TikTok repeatedly declined to commit to US lawmakers on Wednesday that the short-form video app will cut off flows of US user data to China, instead promising that the outcome of its negotiations with the US government "will satisfy all national security concerns."
Testifying before the Senate Homeland Security Committee, TikTok Chief Operating Officer Vanessa Pappas first sparred with Sen.
Rob Portman over details of TikTok's corporate structure before being confronted — twice — with a specific request.
"Will TikTok commit to cutting off all data and data flows to China, China-based TikTok employees, ByteDance employees, or any other party in China that might have the capability to access information on US users?" Portman asked.
The question reflects bipartisan concerns in Washington about the possibility that US user data could find its way to the Chinese government and be used to undermine US interests, thanks to a national security law in that country that compels companies located there to cooperate with data requests.
US officials have expressed fears that China could use Americans' personal information to identify useful potential agents or intelligence targets, or to inform future mis- or disinformation campaigns.
TikTok does not operate in China, Pappas said, though it does have an office in China. TikTok is owned by ByteDance, whose founder is Chinese and has offices in China.
US concerns about TikTok were renewed after a BuzzFeed News report in June, based on leaked meeting audio, said ByteDance employees had accessed US user data on multiple occasions.
In a subsequent letter to lawmakers, TikTok acknowledged the ability for China-based individuals to access US user data but highlighted cybersecurity controls that were "overseen by our US-based security team."
Pappas affirmed in Wednesday's hearing that the company has said, on record, that its Chinese employees do have access to US user data. She also reiterated that TikTok has said it would "under no circumstances ... give that data to China" and denied that TikTok is in any way influenced by China.

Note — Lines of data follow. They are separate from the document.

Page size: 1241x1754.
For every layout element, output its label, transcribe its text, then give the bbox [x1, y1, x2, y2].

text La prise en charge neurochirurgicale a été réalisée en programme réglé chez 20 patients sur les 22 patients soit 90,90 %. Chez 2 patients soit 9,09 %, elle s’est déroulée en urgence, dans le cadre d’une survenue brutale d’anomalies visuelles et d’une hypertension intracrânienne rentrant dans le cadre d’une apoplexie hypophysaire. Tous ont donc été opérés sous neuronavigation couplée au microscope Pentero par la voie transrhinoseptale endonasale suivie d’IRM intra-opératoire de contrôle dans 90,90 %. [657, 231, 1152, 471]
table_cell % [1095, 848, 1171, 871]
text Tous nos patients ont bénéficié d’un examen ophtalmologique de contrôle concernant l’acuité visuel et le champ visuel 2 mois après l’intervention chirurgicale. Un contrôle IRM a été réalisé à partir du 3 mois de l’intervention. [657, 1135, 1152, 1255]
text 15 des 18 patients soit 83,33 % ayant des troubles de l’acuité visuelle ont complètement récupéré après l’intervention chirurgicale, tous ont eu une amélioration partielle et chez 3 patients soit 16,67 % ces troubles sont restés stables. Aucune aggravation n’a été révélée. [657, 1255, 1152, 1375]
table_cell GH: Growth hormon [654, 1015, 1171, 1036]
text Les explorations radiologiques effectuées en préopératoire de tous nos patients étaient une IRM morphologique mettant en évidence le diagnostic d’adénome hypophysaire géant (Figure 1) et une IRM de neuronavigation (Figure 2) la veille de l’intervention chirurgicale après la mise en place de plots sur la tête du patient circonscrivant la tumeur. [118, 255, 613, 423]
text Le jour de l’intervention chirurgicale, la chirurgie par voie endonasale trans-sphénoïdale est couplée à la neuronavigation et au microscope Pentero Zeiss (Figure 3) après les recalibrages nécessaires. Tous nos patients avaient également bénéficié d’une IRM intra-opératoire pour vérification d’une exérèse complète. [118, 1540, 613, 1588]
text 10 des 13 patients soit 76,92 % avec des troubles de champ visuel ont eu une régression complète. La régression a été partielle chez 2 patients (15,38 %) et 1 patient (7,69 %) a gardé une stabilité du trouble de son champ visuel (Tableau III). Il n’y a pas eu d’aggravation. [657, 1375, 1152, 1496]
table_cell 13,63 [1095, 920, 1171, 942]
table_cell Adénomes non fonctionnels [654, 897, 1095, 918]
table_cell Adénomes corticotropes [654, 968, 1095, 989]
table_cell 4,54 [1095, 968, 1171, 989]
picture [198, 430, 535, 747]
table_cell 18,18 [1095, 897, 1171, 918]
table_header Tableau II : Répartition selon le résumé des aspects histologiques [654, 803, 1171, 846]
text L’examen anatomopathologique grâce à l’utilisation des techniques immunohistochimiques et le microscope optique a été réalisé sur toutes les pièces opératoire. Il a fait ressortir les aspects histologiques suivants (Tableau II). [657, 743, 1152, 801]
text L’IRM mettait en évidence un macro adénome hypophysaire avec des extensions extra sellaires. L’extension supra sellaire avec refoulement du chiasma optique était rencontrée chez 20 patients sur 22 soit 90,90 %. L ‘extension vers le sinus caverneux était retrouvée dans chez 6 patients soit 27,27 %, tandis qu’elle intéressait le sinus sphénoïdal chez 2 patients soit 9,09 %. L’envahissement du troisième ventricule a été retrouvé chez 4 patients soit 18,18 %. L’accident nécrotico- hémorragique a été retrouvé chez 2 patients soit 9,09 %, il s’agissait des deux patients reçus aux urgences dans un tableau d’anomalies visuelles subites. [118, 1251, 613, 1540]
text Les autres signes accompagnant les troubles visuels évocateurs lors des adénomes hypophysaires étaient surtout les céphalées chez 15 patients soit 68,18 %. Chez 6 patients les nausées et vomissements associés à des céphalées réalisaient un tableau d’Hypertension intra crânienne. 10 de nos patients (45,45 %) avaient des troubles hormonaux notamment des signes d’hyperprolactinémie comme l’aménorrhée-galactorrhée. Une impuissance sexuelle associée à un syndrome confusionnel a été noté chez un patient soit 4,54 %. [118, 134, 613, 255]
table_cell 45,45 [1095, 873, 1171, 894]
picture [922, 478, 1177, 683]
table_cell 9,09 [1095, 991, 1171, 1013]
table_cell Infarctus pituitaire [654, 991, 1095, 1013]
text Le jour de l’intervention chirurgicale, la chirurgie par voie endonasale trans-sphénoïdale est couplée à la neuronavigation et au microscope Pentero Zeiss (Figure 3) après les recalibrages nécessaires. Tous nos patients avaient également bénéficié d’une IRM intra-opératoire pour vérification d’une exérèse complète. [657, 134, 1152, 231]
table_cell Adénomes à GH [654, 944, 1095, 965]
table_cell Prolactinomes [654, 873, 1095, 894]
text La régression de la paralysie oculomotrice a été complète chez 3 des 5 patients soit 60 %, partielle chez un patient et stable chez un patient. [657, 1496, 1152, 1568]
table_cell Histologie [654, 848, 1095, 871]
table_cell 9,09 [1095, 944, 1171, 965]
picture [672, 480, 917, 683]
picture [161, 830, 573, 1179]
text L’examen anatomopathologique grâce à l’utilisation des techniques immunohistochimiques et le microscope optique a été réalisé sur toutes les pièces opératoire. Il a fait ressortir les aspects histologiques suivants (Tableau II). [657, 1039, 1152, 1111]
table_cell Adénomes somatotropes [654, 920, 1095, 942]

However, she avoided saying whether ByteDance would keep US user data from the Chinese government or whether ByteDance may be influenced by China.
Asked by Portman on Wednesday to respond to the BuzzFeed article again, Pappas said, "those allegations were not found," without identifying a specific allegation.
She then added: "There was talk [in the article] of a master account, which does not exist at our company."
The BuzzFeed article mentions a "Beijing-based engineer as a 'Master Admin' who has 'access to everything,'" but is ambiguous about whether that engineer is a ByteDance or TikTok employee.
"Again, we take this incredibly seriously in terms of upholding trust with US citizens and ensuring the safety of US user data," Pappas said.
"As it relates to access and controls, we are going to be going above and beyond in leading initiative efforts with our partner, Oracle, and also to the satisfaction of the US government through our work with [the Committee on Foreign Investment in the United States], which we do hope to share more information on."
Portman then pressed Pappas again to commit to "cutting off all data and metadata flows to China," but Pappas simply vowed that "our final agreement with the US government will satisfy all national security concerns."
Later, Pappas testified to Missouri Republican Sen. Josh Hawley that the entire contents of the BuzzFeed article were false.
"We disagree with the categorization in that article wholeheartedly," she said.
TikTok previously said it has moved its US user data to cloud servers managed by Oracle, from servers that TikTok controlled in Virginia and Singapore, and that it would eventually delete backups of US user data from those proprietary servers.
It is also in ongoing talks with CFIUS, a US government body composed of multiple agencies with national security jurisdiction, about its future handling of US data.